Preparation time: 30 min.
Cooking or baking time: 30 min.
Total preparation time: 1 hr.
Profiteroles - homemade!
- 250 ml of water
- 1 pinch of salt
- 60-100 g butter
- 150g of flour
- 4-5 eggs size M
Boil the water with salt, add the butter. When the butter has melted, remove the pot from the griddle, pour in the sieved (!) Flour all at once and stir vigorously with a wooden spoon with a hole - put it back on the griddle and stir until the dough first forms into a smooth mass and second, the pot bottom is covered by a thin white layer. (The joke is that the flour should gelatinize completely - only then there's the desired effect when baking: a huge "balloon" in which you can then pack properly filling).

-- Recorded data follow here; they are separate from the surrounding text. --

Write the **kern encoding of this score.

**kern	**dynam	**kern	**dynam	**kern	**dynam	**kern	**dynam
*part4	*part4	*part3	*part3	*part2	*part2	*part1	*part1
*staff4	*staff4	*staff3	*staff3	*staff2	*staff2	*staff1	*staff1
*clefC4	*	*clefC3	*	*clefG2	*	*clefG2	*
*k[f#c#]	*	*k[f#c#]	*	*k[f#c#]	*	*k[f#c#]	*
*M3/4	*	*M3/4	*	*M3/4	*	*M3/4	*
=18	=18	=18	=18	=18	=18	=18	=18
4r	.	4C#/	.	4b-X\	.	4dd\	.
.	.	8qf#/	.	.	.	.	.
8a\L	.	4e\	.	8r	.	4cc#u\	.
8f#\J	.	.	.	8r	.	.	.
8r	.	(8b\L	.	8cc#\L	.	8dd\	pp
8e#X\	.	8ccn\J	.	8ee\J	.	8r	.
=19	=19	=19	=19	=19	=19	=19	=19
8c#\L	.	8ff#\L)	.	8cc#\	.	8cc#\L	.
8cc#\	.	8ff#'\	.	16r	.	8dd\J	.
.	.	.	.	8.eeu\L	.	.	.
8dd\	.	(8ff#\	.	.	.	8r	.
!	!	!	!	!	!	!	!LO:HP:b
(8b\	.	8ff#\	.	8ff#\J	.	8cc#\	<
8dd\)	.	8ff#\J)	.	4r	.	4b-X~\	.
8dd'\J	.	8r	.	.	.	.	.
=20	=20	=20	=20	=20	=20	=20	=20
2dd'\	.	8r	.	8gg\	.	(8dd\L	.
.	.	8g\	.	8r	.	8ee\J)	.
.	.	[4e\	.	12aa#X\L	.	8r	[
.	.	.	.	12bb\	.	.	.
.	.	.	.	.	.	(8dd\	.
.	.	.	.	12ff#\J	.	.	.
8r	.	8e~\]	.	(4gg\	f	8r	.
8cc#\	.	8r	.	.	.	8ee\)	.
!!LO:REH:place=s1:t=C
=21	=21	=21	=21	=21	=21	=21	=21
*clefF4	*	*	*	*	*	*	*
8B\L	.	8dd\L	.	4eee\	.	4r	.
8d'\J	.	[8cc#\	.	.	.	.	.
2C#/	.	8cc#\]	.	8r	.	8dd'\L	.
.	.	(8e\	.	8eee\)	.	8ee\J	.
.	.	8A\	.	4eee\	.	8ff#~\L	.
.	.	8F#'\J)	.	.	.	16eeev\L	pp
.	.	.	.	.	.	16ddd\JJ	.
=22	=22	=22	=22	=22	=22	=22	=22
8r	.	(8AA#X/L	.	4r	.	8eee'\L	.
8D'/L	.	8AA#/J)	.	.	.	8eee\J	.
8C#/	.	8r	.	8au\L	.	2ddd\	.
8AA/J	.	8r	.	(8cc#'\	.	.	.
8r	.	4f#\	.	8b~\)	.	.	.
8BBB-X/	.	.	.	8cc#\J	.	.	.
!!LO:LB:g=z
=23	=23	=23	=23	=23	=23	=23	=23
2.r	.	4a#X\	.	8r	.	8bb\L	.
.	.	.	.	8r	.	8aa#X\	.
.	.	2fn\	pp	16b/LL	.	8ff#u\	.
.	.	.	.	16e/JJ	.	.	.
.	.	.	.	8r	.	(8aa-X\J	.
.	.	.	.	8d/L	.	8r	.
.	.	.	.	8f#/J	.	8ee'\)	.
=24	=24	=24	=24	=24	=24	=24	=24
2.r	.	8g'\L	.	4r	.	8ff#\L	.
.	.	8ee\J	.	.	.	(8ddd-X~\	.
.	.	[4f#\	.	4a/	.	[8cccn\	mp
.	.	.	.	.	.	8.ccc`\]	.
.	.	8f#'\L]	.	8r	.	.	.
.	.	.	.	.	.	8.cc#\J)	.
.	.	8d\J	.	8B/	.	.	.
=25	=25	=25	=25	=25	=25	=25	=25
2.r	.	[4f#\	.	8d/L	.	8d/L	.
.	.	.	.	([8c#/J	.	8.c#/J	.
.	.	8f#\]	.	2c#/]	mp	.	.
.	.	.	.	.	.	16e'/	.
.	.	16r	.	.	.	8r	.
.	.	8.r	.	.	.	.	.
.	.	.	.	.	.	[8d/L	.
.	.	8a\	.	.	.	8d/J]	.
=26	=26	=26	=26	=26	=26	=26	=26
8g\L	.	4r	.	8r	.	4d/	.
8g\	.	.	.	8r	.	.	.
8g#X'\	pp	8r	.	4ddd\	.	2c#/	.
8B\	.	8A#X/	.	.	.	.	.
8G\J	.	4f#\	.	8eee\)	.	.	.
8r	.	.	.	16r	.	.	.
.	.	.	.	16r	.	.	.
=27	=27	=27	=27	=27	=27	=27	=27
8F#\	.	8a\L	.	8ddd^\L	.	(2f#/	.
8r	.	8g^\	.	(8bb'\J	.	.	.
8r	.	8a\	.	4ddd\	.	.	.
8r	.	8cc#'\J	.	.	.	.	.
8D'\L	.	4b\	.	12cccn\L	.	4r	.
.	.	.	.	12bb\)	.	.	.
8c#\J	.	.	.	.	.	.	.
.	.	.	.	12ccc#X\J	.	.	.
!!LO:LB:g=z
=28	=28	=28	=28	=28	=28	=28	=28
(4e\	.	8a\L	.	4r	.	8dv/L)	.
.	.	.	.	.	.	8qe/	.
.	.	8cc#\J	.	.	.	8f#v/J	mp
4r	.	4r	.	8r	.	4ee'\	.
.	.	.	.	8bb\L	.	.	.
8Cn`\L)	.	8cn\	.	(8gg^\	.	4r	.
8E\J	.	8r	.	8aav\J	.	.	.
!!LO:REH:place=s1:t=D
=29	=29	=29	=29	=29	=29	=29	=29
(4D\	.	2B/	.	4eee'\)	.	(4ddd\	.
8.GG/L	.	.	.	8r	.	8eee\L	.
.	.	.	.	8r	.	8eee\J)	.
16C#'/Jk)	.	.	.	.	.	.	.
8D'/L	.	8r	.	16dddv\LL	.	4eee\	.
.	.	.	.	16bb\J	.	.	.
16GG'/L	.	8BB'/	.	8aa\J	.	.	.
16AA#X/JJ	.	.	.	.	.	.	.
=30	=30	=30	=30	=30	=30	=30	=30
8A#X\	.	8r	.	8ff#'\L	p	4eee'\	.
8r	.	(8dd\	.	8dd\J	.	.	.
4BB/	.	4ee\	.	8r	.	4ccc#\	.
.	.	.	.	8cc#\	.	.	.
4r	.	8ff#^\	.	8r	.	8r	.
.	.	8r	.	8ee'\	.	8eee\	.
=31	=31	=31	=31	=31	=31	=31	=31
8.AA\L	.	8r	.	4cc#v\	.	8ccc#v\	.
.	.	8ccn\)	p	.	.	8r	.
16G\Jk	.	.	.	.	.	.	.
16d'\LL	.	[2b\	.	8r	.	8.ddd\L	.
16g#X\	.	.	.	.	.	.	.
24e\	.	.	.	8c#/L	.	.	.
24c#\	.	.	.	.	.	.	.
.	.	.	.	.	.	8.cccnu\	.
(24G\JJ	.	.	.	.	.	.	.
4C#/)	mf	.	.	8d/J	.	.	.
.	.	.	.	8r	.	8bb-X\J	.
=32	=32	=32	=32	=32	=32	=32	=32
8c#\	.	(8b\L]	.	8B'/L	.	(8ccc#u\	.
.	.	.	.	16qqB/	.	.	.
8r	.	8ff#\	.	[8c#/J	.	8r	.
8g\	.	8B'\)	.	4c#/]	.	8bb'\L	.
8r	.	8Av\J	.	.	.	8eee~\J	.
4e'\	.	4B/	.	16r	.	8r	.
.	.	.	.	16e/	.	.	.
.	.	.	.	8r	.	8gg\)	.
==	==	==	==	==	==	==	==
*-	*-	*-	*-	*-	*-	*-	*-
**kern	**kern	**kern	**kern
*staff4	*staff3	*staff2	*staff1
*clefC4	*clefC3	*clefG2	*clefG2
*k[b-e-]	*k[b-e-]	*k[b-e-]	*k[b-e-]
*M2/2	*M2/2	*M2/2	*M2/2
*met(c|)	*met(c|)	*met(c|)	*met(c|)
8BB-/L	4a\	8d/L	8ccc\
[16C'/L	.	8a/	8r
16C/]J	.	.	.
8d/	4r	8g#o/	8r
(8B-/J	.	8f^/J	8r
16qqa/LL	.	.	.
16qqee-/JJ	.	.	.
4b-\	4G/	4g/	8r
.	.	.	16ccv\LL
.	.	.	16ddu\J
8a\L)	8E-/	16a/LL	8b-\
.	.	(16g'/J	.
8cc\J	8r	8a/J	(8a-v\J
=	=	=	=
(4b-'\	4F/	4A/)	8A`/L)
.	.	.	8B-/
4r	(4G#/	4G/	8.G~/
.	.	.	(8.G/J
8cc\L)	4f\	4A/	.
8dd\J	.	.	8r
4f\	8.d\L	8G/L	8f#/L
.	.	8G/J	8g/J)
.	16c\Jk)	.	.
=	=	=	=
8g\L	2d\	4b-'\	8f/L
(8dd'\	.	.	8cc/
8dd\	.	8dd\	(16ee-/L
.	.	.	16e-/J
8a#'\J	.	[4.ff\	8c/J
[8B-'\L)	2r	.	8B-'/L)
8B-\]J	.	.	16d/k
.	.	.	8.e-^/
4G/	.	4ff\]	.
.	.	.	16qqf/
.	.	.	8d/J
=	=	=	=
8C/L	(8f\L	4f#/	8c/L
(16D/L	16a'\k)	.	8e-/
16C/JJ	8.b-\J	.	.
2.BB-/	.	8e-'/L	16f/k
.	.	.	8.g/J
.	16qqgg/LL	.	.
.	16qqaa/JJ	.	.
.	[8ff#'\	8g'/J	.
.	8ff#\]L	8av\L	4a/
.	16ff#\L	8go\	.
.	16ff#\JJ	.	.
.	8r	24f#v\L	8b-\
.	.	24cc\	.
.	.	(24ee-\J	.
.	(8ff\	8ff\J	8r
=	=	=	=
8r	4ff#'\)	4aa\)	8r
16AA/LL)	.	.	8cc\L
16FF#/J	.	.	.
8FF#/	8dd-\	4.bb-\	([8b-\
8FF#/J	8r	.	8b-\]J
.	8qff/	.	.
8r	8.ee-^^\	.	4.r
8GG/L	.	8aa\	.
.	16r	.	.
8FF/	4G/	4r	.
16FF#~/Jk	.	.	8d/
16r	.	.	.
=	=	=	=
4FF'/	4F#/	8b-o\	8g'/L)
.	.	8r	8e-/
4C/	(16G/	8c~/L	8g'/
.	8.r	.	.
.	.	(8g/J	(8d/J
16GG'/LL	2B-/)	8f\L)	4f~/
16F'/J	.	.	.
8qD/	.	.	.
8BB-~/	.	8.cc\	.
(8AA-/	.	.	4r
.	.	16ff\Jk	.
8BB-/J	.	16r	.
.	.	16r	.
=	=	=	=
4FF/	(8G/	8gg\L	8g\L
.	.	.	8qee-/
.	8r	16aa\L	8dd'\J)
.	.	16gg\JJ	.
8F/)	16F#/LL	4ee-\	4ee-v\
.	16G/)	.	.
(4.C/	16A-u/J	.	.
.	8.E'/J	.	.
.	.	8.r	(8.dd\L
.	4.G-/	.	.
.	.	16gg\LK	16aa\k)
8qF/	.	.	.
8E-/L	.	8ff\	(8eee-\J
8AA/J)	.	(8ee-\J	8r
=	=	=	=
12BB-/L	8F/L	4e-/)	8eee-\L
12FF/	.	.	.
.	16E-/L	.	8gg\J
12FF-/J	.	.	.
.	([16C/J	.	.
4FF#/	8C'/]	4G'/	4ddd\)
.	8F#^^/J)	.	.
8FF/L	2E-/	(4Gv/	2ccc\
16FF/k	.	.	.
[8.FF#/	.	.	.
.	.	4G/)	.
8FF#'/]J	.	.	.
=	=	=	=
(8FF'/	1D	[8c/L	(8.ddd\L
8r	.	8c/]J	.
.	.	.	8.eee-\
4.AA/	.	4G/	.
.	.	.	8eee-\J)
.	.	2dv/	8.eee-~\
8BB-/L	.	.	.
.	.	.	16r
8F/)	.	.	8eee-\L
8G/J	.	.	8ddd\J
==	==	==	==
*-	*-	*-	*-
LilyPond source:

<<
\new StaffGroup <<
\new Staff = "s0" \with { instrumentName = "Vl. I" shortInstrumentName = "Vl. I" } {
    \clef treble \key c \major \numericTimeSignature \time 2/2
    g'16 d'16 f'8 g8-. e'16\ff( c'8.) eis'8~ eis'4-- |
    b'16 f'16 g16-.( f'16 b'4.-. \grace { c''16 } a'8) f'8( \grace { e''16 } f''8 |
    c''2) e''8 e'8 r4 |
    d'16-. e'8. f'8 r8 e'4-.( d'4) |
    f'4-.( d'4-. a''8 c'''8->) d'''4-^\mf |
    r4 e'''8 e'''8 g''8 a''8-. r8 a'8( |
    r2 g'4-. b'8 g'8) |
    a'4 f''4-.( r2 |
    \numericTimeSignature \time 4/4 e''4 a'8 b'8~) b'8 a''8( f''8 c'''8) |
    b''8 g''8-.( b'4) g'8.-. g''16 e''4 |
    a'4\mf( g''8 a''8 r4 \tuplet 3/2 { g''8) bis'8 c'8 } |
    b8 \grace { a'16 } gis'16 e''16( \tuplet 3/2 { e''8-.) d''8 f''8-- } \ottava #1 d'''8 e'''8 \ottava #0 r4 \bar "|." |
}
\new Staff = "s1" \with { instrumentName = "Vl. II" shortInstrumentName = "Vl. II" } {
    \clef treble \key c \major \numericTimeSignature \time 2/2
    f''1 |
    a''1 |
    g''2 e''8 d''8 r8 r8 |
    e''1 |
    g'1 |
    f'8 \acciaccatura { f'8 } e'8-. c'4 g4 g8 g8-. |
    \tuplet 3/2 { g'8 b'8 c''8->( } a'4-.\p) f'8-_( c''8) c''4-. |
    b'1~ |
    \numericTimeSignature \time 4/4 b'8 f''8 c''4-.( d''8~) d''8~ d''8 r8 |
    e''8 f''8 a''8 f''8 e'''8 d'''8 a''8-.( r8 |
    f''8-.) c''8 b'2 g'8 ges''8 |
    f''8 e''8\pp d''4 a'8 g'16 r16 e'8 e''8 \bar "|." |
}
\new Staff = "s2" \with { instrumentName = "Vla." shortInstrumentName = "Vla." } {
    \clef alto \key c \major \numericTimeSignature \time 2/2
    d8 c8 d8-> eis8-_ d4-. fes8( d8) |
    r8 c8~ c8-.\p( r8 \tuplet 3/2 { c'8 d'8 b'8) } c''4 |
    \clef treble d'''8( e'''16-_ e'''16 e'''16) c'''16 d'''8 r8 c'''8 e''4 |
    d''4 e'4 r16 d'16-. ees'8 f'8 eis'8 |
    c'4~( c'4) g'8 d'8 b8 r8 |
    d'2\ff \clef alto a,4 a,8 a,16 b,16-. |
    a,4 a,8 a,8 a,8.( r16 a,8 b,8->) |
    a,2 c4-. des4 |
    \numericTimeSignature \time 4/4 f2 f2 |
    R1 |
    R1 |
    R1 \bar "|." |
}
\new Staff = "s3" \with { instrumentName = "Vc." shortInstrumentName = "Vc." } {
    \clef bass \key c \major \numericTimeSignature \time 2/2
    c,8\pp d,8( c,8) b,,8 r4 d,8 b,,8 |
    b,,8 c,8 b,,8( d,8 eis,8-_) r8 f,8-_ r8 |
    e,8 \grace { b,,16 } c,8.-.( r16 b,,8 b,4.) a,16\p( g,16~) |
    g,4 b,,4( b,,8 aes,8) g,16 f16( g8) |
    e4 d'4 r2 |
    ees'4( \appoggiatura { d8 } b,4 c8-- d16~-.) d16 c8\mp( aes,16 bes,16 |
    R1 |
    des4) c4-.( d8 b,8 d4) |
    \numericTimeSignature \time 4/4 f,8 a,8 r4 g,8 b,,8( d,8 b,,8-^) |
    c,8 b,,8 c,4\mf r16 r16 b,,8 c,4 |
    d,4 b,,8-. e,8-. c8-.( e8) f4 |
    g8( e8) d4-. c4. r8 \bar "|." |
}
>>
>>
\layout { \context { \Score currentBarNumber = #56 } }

Now remove the pot from the stove, transfer the flour paste bales into a mixing bowl, stir in the first egg and let the dough cool down - then stir in the other eggs one at a time. This is important - if you dump all the eggs in at once, it does not connect so well. After the fourth egg, first test whether the dough is already right: it should not be too firm, then he does not crack up, but not too soft, because then he just runs away on the plate. He should be beautifully shiny, pull long points and be easy spritzfähig.
Now pour the dough into a piping bag and spray onto a sheet of baking paper, whether as a donut, tuff or an elongated structure, the main thing with a proper distance, because the stuff goes up easily to four to five times the volume.
In the preheated to 200 ° C / top and bottom heat oven for about 25-30 minutes depending on size. The puffs should be lightly browned.
After baking, cut more or less immediately the "balloons" with a pair of scissors, place the covers next to the lower halves on a wire rack and let everything cool down.
It is allowed, what pleases - sweet, salty, creamy ... pure whipped cream or with berries respectively berry compote, cherries or something in the direction of "red porridge" would go well, or a pudding cream.
With hearty fillings you can also play, for. Horseradish cream, smoked salmon and a few dill branches. Or cream cheese cream with herbs and Ketakaviar or ... well, the imagination is limited.